Puxei a cadeira de madeira pintada de azul com rosas brancas e assento de verga para perto das labaredas e sentei-me, com uma manta enrolada nas pernas. Achei mesmo que era o local ideal. Tentei ver o espaço para lá de mim, um lugar perfeito. Senti as bochechas a ruborizar e os pés a transpirar. Descalcei as pantufas e as pernas começaram a escaldar. Atirei a manta para o sofá.
O calor concentrava-se nos meus joelhos e roubava-me a inspiração que eu precisava que chegasse. Fechei os olhos num esforço de transformar o calor em aconchego, mas era impossível, naquele lugar era impossível.

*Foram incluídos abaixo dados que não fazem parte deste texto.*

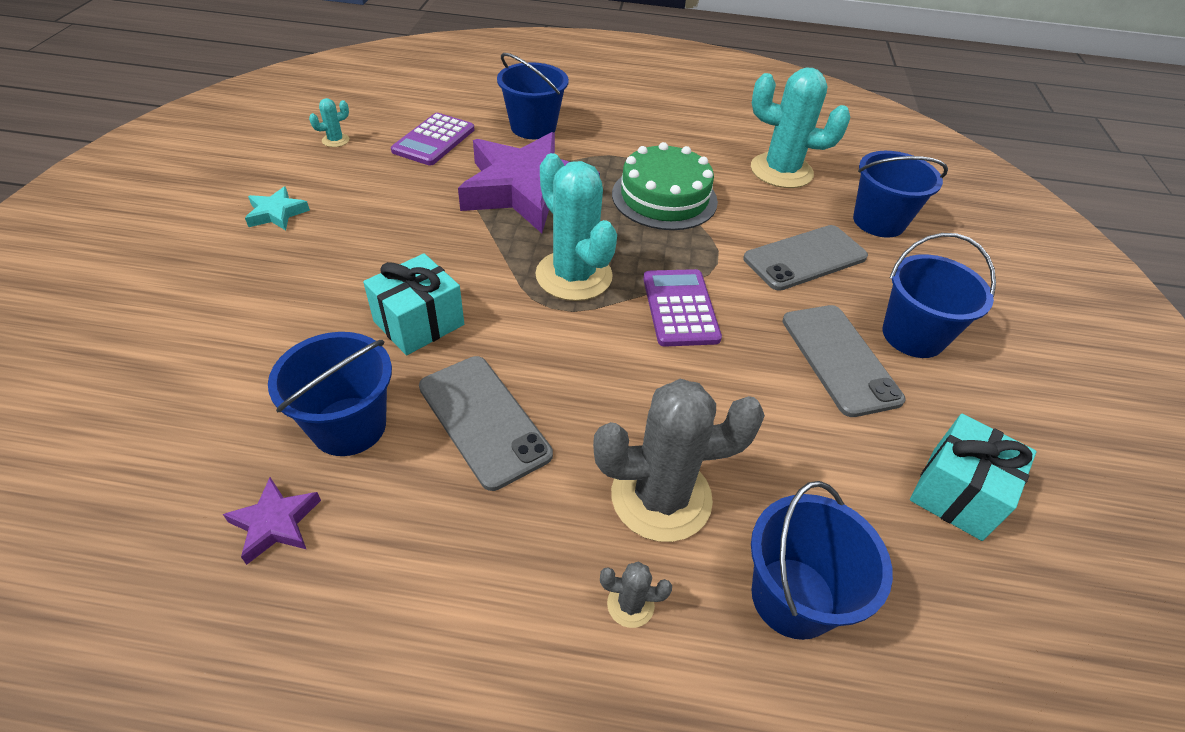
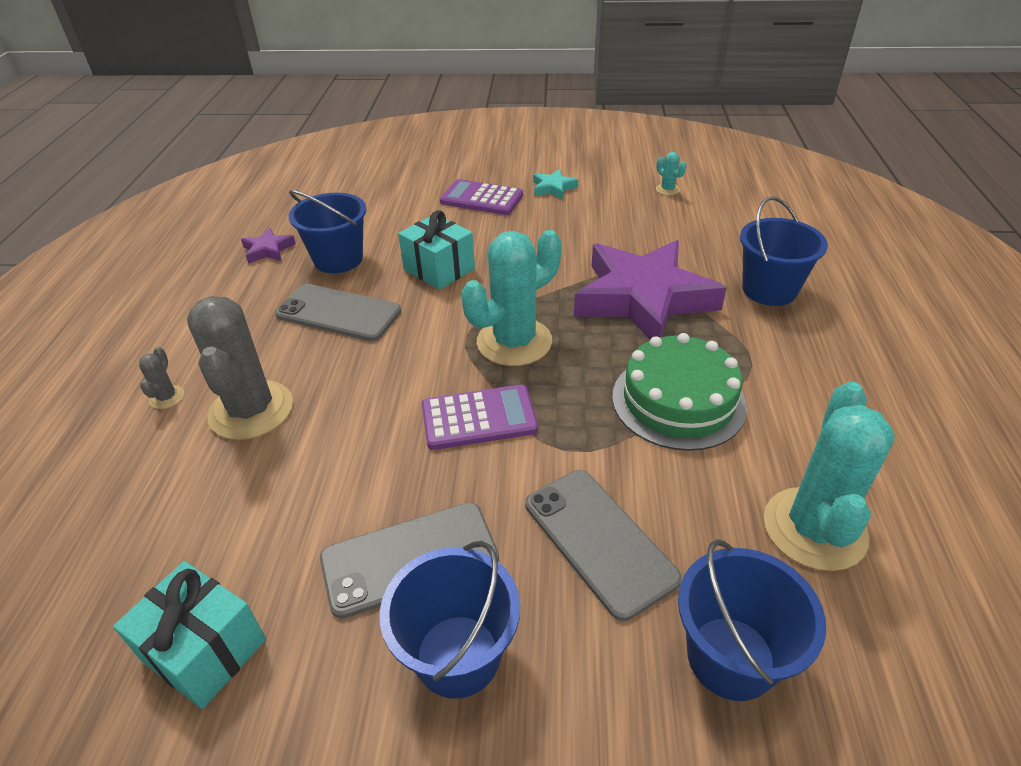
camera: 90 degrees right, 5 degrees down
(434, 140) = (700, 235): purple calculator -> purple calculator (481, 198)
(484, 420) = (338, 313): grey phone -> grey phone turned 60 degrees clockwise
(793, 597) = (139, 490): blue bucket -> none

Levantei-me com as calças de flanela azuis a queimar. Peguei na cadeira, no caderno, na manta e no lápis e mudei de lugar. Entrei apetrechado na cozinha, pousei tudo na mesa de mármore rosa e fiz um chá de cidreira. O cheiro entrava-me suave e doce. Decidi que era ali que ia vencer aquelas folhas em branco. Lápis em riste, um gole no chá, era só deixar fluir. Escrevi umas três frases que não sabiam para onde iam, risquei, escrevi mais uma linha e senti a cabeça pesar-me e dei conta do frio que me entrava pela ponta do nariz, era frio que acordava o desassossego e toldava-me as ideias. Era impossível escrever naquele lugar.
Agarrei no chá, na cadeira, no caderno, no lápis e na manta e, abri as portadas verdes e as janelas de corpo inteiro, instalei-me com mais um casaco no varandim banhado pela lua cheia que aclarava o breu da noite. Um novo lugar, uma nova folha, uma inspiração profunda, na esperança daquele ser o poiso ideal.

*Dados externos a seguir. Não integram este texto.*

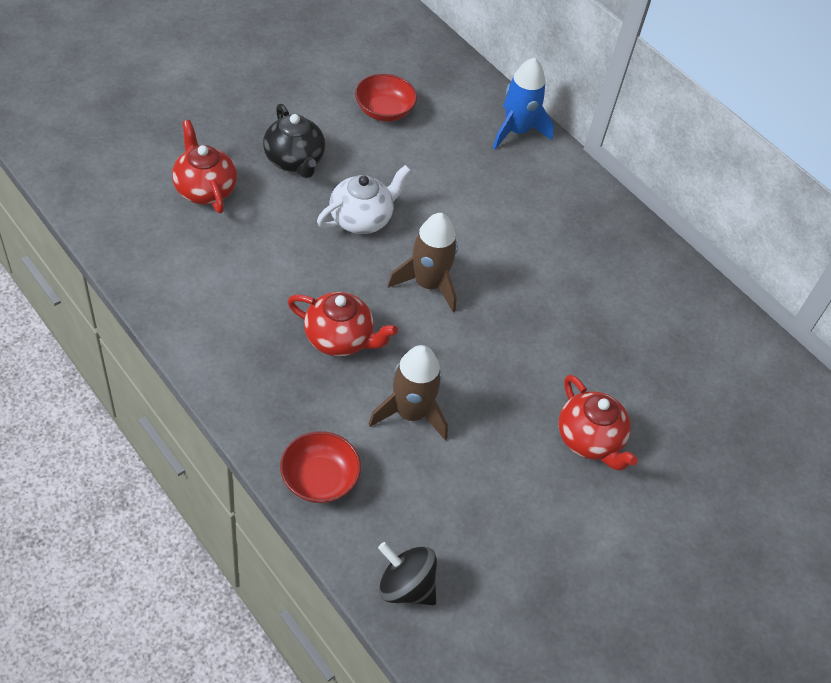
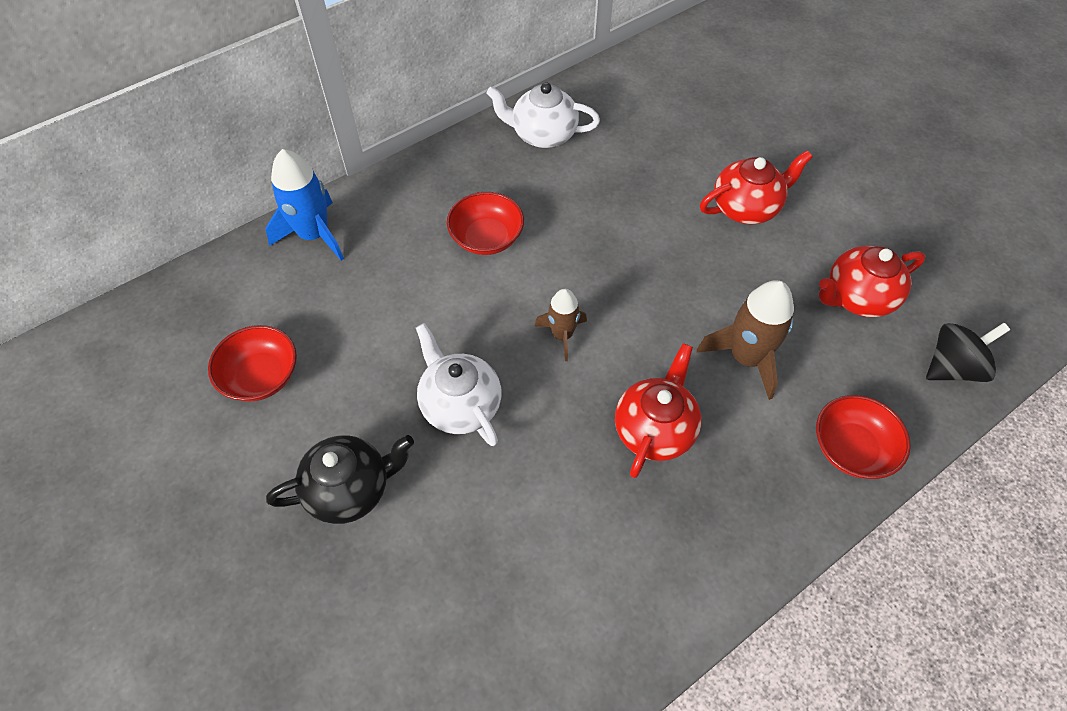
camera: 80 degrees left, 5 degrees up
(205, 189) = (403, 613): red teapot -> red teapot (857, 297)
(405, 586) = (952, 367): black spinning top -> black spinning top turned 150 degrees counterclockwise
(428, 284) = (562, 335): brown rocket -> brown rocket, size x0.62
(526, 237) = (486, 238): none -> red bowl
(658, 282) = (543, 135): none -> white teapot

Pensei que seria mais fácil se conhecesse primeiro o ator principal da minha história. Manuel será um homem robusto de meia idade, barba aparada e óculos de massa castanha. Um homem com uma história para contar, ou com uma história para lhe acontecer. Parei e fiquei nessa dúvida, rabisquei uns quantos problemas que me ocorriam, mas a falta de tampo para apoiar o caderno e a dormência da perna direita, desconcentrou-me. Troquei o traçar de pernas e tremia de dentro para fora. Já há muito tempo não se sentia um Novembro assim gelado, o que transformava aquele varandim noutro lugar
impossível.
Danado, saí, deixei ficar ao relento a cadeira e o chá frio. Larguei pelo caminho a manta, o casaco, o lápis e o caderno. Deitei-me na cama de ferro, que recuperei da casa da minha falecida avó, sempre fora um sítio que me dera tranquilidade. Peguei no telemóvel na esperança da luz do ecrã enviar adrenalina para os meus neurónios e abri o bloco de notas.
Casei o Manuel, dei-lhe uma casa, uma esposa e um emprego, escrevi e apaguei alguns traçados de vida para lhos oferecer, mas os olhos pesavam-me e aquelas almofadas engoliam-me, por mais que eu me esforçasse. Uma luta
inglória que torna a minha cama em mais um lugar impossível e adormeço a rezar pela pele de todos os lugares impossíveis.